» Excerpted text
━━━━━━━━━━━━━━━━━━━━

= Jennifer Bartlett (astronomer) =

American astronomer

Jennifer Lynn Bartlett is an American astronomer, the Kinnear Chair of Physics at the United States Naval Academy, and former Chief of the Software Products Division in the Astronomical Applications Department of the United States Naval Observatory. Her interests include the development of software for astrometry, the accurate measurements of distances to nearby stars, celestial navigation, the effects of the atmosphere on the brightness of the sky and celestial objects, the history of astronomy, and the preservation of historical astronomical data.

==Education and career==
Bartlett has held a lifelong interest in astronomy and was given her first telescope as a teenager. After beginning her undergraduate education at the University of California, Berkeley, she transferred to the Rensselaer Polytechnic Institute, and earned a bachelor's degree in physics there, in 1990. After working in the computer and aerospace industries, she returned to graduate study at the University of Virginia in 1997, and earned a Ph.D. there in 2007. Her dissertation, Knowing Our Neighbors: Fundamental Properties of Nearby Stars, was directed by Philip A. Ianna.

━━━━━━━━━━━━━━━━━━━━

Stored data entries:
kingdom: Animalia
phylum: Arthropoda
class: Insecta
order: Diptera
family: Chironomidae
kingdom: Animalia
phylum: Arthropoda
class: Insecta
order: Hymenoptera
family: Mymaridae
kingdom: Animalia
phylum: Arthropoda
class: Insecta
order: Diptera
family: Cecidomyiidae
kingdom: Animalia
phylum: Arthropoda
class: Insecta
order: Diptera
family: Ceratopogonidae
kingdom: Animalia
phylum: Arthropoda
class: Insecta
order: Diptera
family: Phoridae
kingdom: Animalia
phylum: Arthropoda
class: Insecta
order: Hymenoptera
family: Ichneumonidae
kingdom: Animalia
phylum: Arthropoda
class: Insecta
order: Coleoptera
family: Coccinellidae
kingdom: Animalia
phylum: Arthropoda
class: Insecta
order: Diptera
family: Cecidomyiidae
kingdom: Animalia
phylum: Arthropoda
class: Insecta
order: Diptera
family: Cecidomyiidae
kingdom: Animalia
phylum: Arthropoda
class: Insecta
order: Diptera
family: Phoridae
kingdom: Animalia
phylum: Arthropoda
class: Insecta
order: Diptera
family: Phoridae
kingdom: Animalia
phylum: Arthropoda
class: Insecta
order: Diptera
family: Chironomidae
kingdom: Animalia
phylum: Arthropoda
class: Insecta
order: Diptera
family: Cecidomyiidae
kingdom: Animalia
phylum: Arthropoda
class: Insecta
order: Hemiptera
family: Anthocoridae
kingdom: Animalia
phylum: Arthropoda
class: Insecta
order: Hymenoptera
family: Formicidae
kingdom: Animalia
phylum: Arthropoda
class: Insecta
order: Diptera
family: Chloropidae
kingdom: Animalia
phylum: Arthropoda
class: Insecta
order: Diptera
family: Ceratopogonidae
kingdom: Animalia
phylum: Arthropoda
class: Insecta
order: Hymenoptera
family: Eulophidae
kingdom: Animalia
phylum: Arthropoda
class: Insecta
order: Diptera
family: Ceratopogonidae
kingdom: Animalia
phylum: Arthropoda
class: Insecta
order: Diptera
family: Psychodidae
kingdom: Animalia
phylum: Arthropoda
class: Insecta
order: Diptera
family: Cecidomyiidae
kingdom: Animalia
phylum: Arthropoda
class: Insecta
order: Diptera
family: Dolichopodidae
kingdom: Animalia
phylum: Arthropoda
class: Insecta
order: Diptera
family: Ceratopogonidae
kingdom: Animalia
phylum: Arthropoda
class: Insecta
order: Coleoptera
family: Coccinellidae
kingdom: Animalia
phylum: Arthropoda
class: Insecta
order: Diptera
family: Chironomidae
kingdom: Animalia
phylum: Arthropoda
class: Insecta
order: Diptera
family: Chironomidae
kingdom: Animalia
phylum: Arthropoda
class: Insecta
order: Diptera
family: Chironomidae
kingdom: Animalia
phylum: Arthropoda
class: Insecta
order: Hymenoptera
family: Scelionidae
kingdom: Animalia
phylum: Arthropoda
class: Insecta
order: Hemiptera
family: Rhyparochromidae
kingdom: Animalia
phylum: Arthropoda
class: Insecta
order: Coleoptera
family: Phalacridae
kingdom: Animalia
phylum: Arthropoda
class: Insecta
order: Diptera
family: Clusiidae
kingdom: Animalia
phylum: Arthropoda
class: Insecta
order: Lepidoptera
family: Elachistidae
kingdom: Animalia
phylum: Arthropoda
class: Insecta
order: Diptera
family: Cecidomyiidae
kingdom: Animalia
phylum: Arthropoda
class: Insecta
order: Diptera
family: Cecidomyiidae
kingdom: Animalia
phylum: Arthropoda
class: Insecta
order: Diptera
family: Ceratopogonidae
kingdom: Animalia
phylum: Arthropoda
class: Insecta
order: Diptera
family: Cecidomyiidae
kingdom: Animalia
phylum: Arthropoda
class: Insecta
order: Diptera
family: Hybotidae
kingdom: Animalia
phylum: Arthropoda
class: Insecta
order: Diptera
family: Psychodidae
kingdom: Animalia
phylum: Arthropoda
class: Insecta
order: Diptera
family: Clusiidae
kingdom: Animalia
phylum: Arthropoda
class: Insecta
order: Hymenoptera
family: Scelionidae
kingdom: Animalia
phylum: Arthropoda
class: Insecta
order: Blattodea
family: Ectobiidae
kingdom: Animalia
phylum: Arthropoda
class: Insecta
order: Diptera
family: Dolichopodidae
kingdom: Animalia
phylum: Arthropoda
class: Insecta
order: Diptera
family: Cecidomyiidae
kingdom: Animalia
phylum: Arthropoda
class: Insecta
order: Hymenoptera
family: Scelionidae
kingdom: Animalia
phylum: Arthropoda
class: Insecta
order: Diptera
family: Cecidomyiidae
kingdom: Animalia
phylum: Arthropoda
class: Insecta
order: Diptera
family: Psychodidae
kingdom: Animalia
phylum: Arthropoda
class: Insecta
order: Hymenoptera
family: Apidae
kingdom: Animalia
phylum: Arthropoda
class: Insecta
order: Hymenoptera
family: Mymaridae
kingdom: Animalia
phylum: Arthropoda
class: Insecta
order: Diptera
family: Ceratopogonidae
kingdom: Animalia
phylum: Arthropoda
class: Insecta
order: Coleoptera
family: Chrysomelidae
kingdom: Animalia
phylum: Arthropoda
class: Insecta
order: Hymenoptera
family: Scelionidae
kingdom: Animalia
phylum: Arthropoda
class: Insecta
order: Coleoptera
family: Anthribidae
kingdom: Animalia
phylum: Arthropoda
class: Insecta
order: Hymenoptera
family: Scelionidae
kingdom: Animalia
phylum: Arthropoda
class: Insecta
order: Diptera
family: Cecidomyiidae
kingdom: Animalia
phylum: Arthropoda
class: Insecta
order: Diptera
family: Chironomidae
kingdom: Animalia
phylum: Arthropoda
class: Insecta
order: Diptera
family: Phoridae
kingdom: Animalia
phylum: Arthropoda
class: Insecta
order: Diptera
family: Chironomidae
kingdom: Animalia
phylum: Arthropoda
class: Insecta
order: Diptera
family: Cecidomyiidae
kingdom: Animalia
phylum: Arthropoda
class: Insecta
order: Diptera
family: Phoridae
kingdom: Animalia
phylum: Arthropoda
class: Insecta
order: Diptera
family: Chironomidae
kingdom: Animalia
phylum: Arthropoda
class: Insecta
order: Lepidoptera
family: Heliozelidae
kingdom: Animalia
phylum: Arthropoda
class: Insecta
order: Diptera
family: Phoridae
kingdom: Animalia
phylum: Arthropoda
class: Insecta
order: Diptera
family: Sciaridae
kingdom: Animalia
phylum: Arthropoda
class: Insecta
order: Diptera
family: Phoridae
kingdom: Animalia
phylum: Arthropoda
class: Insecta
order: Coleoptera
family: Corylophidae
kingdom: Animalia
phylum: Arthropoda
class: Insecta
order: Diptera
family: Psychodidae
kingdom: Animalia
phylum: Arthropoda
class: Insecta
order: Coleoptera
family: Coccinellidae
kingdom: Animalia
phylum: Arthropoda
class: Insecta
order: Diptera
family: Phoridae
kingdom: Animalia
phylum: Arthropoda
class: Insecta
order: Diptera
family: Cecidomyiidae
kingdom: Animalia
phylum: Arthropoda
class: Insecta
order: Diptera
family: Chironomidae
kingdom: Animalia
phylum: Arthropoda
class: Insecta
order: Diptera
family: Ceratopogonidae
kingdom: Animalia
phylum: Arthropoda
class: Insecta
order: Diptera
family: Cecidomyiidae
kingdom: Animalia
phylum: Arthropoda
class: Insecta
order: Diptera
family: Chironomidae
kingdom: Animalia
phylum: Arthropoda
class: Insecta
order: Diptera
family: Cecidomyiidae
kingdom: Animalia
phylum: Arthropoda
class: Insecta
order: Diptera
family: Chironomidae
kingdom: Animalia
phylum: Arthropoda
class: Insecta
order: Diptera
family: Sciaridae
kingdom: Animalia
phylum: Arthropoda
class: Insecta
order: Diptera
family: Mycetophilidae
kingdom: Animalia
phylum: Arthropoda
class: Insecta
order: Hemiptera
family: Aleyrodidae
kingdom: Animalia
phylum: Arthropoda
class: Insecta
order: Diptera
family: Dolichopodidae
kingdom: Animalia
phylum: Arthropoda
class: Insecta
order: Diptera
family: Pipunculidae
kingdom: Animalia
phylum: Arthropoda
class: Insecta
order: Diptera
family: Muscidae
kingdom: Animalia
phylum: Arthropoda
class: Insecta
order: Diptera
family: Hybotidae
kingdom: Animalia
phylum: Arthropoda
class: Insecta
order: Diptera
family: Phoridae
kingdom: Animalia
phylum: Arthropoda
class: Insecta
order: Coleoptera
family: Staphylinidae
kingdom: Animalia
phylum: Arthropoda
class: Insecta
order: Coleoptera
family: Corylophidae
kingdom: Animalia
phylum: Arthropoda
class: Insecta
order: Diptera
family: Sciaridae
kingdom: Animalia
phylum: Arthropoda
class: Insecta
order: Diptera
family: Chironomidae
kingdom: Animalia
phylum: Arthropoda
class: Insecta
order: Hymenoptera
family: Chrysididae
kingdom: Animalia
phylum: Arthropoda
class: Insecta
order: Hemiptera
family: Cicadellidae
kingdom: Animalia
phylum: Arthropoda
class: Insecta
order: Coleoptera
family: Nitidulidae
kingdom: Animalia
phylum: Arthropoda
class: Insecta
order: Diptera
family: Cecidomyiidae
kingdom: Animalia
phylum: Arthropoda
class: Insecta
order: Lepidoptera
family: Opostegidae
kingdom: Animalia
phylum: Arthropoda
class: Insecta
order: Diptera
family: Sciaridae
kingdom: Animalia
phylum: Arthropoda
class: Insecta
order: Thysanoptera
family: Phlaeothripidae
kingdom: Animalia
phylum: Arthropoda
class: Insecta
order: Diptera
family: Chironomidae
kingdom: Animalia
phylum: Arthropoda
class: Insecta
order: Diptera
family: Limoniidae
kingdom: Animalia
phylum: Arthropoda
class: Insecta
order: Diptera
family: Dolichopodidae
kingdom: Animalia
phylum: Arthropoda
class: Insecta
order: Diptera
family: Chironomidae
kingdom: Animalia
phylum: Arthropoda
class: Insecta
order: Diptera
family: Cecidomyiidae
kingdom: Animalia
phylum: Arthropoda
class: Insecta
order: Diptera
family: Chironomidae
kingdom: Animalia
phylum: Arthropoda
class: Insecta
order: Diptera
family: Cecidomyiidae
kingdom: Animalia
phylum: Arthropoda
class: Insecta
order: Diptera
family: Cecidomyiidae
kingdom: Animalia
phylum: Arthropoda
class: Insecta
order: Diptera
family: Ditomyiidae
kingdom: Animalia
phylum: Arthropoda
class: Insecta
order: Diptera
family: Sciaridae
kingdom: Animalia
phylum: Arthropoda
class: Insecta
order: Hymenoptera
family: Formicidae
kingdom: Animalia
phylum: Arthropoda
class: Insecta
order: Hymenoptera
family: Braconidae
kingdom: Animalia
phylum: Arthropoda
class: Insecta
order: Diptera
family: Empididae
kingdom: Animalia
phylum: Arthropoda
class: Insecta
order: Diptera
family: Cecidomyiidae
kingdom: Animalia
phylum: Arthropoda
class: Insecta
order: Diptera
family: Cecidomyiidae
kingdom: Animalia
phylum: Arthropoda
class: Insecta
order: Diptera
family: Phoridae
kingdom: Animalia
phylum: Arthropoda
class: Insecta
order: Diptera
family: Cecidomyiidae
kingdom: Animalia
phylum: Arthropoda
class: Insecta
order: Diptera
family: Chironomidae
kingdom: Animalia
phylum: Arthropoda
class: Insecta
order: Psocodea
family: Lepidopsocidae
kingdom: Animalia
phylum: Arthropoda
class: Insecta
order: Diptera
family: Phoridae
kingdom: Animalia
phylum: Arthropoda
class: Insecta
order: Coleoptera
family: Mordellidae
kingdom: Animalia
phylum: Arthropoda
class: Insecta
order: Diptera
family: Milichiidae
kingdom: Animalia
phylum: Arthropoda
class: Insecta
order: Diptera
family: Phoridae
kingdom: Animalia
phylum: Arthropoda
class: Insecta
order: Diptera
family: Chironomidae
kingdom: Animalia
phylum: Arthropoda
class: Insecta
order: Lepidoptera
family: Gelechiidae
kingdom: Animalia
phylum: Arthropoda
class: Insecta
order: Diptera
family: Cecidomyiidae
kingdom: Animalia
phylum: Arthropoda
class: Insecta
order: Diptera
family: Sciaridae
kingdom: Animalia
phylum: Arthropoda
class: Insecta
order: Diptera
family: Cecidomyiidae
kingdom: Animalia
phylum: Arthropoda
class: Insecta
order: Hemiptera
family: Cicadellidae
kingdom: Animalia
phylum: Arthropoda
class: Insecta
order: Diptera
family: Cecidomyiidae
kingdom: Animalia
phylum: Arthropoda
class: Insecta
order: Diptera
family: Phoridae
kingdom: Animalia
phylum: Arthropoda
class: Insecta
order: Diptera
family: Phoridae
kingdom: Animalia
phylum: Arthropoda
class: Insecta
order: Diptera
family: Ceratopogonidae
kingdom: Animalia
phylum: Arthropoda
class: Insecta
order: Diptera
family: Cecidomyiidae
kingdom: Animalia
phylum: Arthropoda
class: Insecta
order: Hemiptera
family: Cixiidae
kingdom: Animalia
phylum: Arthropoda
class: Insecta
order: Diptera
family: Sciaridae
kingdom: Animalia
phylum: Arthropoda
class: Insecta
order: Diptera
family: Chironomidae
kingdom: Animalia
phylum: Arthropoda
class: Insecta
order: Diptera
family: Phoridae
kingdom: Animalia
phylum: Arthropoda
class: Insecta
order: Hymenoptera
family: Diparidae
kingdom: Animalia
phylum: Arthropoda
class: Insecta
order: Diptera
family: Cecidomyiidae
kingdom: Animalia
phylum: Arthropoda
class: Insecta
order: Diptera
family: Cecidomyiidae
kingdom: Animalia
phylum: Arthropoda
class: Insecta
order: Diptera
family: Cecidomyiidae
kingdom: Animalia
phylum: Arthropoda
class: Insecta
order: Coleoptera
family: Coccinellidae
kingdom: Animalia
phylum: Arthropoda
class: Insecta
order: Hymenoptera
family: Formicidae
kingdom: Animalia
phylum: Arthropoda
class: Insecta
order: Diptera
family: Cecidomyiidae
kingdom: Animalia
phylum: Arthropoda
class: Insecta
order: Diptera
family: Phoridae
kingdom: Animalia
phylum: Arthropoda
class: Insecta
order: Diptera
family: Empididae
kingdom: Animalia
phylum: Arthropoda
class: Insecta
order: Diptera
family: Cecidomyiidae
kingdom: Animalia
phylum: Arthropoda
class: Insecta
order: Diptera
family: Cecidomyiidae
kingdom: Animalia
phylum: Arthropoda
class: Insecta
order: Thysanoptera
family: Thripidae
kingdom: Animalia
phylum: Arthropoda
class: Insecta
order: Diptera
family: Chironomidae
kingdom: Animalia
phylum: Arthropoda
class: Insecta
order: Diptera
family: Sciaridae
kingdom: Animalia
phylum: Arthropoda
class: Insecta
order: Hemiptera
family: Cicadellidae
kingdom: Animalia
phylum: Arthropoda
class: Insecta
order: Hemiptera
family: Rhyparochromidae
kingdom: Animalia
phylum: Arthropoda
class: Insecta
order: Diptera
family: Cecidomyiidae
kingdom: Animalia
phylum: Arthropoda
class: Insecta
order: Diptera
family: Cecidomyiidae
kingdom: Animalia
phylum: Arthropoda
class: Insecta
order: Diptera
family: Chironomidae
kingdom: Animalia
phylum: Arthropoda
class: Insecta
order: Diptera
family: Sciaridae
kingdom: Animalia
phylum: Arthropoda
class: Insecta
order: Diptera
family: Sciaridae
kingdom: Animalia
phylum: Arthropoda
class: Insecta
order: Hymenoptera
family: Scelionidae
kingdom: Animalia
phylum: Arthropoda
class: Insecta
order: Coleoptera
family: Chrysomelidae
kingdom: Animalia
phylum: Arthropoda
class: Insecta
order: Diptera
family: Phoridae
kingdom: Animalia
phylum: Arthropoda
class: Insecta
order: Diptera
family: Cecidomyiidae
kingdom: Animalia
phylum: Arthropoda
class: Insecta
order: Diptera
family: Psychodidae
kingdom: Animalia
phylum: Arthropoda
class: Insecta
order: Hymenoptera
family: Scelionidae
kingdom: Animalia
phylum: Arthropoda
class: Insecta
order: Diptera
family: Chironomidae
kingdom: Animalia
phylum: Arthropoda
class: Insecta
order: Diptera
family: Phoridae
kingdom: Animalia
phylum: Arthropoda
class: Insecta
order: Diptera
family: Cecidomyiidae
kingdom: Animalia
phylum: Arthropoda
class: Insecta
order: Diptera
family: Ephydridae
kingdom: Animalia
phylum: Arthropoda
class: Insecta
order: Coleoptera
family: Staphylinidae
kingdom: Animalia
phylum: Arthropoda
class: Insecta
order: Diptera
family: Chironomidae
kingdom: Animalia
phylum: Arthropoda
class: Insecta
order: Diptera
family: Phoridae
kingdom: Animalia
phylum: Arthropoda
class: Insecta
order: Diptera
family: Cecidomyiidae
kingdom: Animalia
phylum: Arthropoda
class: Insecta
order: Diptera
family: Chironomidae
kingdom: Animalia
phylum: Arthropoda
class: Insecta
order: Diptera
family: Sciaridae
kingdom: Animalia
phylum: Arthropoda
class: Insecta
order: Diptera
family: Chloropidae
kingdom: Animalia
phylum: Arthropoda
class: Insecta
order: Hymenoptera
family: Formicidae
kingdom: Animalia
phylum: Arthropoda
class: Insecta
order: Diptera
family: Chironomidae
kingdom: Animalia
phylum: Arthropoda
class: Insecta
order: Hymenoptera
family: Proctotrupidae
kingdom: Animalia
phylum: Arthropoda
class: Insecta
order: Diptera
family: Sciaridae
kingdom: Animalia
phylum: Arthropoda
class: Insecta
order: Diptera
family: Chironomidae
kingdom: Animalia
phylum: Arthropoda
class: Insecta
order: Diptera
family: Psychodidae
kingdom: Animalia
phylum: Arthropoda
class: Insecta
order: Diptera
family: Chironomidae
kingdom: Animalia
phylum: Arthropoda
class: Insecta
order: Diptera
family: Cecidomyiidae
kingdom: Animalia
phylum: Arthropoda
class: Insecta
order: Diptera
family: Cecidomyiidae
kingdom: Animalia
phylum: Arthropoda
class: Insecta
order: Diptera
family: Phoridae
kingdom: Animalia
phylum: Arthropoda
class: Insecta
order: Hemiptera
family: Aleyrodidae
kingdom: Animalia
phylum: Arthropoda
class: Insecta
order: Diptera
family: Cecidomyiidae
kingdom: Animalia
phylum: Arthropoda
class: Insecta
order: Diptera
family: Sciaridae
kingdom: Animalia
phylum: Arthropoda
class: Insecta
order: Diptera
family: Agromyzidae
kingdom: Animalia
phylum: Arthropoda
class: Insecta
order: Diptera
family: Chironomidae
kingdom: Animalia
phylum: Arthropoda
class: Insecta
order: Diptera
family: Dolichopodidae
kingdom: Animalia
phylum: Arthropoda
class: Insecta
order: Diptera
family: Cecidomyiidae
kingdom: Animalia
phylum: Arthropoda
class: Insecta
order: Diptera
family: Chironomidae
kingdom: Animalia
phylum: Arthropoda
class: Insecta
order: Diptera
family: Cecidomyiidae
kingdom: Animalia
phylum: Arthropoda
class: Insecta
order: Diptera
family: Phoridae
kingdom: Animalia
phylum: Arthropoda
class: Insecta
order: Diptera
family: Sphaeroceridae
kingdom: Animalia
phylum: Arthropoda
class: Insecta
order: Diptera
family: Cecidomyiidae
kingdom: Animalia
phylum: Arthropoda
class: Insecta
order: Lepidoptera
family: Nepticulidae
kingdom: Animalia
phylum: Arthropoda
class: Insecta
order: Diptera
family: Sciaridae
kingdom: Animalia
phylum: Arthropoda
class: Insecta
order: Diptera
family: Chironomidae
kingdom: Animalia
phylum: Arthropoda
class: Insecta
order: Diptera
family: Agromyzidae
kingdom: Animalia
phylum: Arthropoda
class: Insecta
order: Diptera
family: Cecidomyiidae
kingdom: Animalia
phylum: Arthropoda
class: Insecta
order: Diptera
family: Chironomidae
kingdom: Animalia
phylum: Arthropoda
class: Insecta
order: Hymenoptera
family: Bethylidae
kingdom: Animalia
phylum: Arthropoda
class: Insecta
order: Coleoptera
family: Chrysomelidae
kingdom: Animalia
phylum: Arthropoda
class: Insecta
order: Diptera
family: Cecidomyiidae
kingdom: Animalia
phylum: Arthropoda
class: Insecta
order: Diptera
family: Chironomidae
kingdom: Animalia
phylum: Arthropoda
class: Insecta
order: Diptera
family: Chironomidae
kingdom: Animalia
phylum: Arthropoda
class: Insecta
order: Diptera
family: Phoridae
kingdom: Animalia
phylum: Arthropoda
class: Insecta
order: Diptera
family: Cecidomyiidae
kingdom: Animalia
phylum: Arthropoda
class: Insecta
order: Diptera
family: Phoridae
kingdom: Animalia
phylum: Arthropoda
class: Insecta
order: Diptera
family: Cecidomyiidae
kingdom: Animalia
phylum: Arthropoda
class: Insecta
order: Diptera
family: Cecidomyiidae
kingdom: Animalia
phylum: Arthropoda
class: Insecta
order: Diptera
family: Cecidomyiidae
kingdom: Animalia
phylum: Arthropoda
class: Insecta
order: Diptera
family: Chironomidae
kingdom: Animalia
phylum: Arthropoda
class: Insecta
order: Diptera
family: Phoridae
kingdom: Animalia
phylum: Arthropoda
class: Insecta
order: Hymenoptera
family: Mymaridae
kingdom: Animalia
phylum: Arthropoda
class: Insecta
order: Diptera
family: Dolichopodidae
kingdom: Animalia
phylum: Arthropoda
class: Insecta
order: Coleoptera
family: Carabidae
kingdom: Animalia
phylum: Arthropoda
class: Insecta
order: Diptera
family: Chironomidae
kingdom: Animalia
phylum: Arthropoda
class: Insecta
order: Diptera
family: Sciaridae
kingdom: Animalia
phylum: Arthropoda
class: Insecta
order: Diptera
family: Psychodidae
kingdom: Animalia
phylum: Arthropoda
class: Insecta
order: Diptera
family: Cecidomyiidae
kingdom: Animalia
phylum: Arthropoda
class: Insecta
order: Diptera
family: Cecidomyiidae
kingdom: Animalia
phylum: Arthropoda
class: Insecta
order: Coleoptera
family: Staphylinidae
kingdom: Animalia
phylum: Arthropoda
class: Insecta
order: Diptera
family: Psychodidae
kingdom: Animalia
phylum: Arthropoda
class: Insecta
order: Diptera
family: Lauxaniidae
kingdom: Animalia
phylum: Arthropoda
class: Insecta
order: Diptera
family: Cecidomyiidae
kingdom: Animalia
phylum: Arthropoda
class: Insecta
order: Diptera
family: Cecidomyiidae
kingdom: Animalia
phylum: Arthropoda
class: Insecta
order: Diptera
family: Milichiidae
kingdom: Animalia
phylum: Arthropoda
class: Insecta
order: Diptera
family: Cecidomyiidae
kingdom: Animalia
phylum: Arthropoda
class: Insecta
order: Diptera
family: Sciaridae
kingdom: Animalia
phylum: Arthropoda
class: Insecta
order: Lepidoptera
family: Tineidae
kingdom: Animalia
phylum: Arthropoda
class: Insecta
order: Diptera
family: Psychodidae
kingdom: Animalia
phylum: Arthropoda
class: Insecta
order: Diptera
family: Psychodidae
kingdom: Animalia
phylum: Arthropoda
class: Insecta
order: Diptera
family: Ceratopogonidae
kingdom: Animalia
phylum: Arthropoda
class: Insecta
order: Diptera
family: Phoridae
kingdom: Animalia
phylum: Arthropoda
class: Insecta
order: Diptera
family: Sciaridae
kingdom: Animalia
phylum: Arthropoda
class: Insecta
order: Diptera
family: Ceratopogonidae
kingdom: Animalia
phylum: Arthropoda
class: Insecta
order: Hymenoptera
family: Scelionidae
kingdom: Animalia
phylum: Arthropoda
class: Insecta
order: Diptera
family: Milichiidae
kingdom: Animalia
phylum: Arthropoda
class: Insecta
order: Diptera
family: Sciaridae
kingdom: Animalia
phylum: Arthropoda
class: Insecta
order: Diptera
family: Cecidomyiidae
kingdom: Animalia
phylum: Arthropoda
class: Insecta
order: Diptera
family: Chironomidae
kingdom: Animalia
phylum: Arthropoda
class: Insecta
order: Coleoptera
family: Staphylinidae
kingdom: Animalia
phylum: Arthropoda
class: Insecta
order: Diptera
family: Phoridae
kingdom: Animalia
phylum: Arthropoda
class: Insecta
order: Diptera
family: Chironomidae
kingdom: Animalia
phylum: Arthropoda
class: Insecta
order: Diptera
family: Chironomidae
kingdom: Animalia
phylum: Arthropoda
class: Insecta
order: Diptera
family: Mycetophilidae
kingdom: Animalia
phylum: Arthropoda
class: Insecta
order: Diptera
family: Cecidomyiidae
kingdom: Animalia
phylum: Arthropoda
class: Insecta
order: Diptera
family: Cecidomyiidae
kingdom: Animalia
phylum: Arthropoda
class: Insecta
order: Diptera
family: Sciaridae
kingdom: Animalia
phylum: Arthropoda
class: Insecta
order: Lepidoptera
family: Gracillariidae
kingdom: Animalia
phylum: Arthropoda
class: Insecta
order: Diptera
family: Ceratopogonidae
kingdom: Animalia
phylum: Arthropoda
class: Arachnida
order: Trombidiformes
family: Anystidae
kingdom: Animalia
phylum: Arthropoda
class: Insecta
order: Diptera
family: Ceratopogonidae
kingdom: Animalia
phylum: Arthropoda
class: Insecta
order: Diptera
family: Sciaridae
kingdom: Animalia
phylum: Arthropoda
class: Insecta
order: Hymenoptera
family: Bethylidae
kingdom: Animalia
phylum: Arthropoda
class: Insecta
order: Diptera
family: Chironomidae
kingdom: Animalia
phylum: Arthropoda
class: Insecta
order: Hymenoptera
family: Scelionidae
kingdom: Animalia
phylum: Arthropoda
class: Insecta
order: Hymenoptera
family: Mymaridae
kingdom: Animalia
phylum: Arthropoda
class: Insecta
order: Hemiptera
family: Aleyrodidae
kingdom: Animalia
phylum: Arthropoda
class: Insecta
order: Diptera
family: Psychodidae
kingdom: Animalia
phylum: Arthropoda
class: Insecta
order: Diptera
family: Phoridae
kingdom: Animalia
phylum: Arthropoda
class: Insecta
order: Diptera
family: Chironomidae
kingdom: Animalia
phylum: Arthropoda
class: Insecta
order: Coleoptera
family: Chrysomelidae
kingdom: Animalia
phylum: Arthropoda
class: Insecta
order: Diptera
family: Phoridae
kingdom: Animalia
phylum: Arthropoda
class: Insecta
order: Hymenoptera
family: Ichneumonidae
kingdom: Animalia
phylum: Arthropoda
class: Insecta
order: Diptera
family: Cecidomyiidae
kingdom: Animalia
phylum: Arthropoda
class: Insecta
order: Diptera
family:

━━━━━━━━━━━━━━━━━━━━

» Problem set
a. Turn the paragraph in the article on astronomer Jennifer Bartlett that begins "Bartlett has held a lifelong interest" into a brief list that keeps its main facts.
b. Carry the article on astronomer Jennifer Bartlett further, picking up after its last sentence.

» Written answers
a.
- Lifelong interest in astronomy; got her first telescope as a teenager
- Began undergraduate study at the University of California, Berkeley
- Transferred to Rensselaer Polytechnic Institute and earned a bachelor's degree in physics there in 1990
- Worked in the computer and aerospace industries
- Returned to graduate study at the University of Virginia in 1997 and earned a Ph.D. there in 2007
- Her dissertation, Knowing Our Neighbors: Fundamental Properties of Nearby Stars, was directed by Philip A. Ianna

b.
While completing her doctorate, Bartlett was a visiting assistant professor at Hampden–Sydney College in Virginia. She began working for the United States Naval Observatory in 2007, and in 2010 became Chief of the Software Products Division in the Astronomical Applications Department. She moved to the United States Naval Academy as Kinnear Chair of Physics in 2021.

==Books==
Bartlett is a coauthor of the book Solar System: Between Fire and Ice (with Thomas Hockey and Daniel C. Boice, CRC Press, 2021).

She became co-editor-in-chief of the Biographical Encyclopedia of Astronomers in 2020.

==Recognition==
Bartlett was named a Legacy Fellow of the American Astronomical Society in 2020.